The U.S. District Court, Central District of California, denies the insurance company summary judgment, holding that the terms of the contract were ambiguous. According to the court “a reasonable insured would have interpreted the policy as covering a facility that employed an on duty or on call nurse to provide nursing services in the facility on a ongoing basis to persons residing there.” The court concludes that there are issues of fact remaining as to whether the insurance company breached its contract, so the case may proceed to trial.

For a summary of the case and brief commentary by Penn State Dickinson Law professor Katherine C. Pearson, click here

For the full text of this decision, go to: http://sites.psu.edu/professorkatherinecpearson/wp-content/uploads/sites/17176/2015/08/Order-in-Gutowitz-v.-Transamerica-USDC-Central-District-of-CA-August-14-2015.pdf

September 21

Medicaid Applicant Not Required to Exhaust Administrative Remedies Before Filing § 1983 Claim

An Ohio appeals court rules that a Medicaid applicant who filed a § 1983 claim in state court was not required to exhaust her administrative remedies before filing the claim, but her claim is dismissed because the state did not violate her due process rights. Rodefer v. McCarthy (Ohio App. Ct., Dist. 2, No. 2015-CA-1, July 31, 2015).

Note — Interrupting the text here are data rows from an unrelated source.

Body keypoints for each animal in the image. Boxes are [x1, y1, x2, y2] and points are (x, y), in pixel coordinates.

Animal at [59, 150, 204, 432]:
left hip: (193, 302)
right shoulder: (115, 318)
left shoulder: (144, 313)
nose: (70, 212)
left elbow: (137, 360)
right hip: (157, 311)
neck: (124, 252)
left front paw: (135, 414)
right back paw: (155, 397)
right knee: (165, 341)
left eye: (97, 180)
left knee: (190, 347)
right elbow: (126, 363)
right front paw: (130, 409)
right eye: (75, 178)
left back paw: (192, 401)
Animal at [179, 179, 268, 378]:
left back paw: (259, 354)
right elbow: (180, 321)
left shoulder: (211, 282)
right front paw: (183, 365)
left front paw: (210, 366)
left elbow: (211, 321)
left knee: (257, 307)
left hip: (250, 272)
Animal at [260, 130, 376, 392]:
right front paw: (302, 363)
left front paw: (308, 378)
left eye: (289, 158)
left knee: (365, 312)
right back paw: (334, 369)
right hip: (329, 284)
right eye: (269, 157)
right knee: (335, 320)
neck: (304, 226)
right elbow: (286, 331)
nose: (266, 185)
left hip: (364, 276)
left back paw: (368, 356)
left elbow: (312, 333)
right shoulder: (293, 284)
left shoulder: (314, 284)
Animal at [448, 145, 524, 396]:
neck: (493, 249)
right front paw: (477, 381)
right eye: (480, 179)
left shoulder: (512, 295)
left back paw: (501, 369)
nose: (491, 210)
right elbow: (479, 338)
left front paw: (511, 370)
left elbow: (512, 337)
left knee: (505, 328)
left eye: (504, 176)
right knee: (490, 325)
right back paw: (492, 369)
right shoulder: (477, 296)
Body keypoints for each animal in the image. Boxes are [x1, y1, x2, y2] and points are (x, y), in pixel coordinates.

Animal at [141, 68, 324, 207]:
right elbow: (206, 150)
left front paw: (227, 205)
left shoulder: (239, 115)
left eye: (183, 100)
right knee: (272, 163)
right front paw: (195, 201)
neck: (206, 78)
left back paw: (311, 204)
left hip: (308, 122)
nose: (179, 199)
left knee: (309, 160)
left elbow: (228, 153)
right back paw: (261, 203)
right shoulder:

Velma Rodefer transferred a life estate in property to her son for $22,000. When she applied for Medicaid, the state found that the life estate should have been valued at $117,012 and assessed a transfer penalty. Ms. Rodefer challenged the way the penalty period had been calculated and her appeal was denied (Rodefer v. Colbert, Ohio Ct. App., Dist. 2, No. 2014-CA-3, May 22, 2015). 

Ms. Rodefer appealed the decision assessing the penalty period and requested a hearing. At the hearing, the state informed her that her appeal had been dismissed and that the only issue being discussed was a hardship waiver. The state eventually agreed to hold a hearing on the original appeal, a hearing that affirmed the penalty period. Ms. Rodefer filed a claim under 42 U.S.C. § 1983, alleging a violation of due process, among other things. (Ms. Rodefer died while the trial court case was pending.) The trial court dismissed her claim, holding that she needed to exhaust her administrative rights and that the state did not violate due process. Ms. Rodefer’s estate appealed the trial court’s decision.

The Ohio Court of Appeals, 2nd District, affirms, holding that while Ms. Rodefer was not required to exhaust her administrative remedies before bringing a § 1983 claim, her claim for violation of due process should be dismissed. According to the court, “the existence of an administrative appeals system does not preclude [Ms. Rodefer’s] ability to bring her § 1983 claim in state court.” But the court also holds that “although the hearing officers might not have addressed her specific arguments in its decisions, the complaint reflects that [Ms.] Rodefer was provided adequate notices and opportunities to be heard.”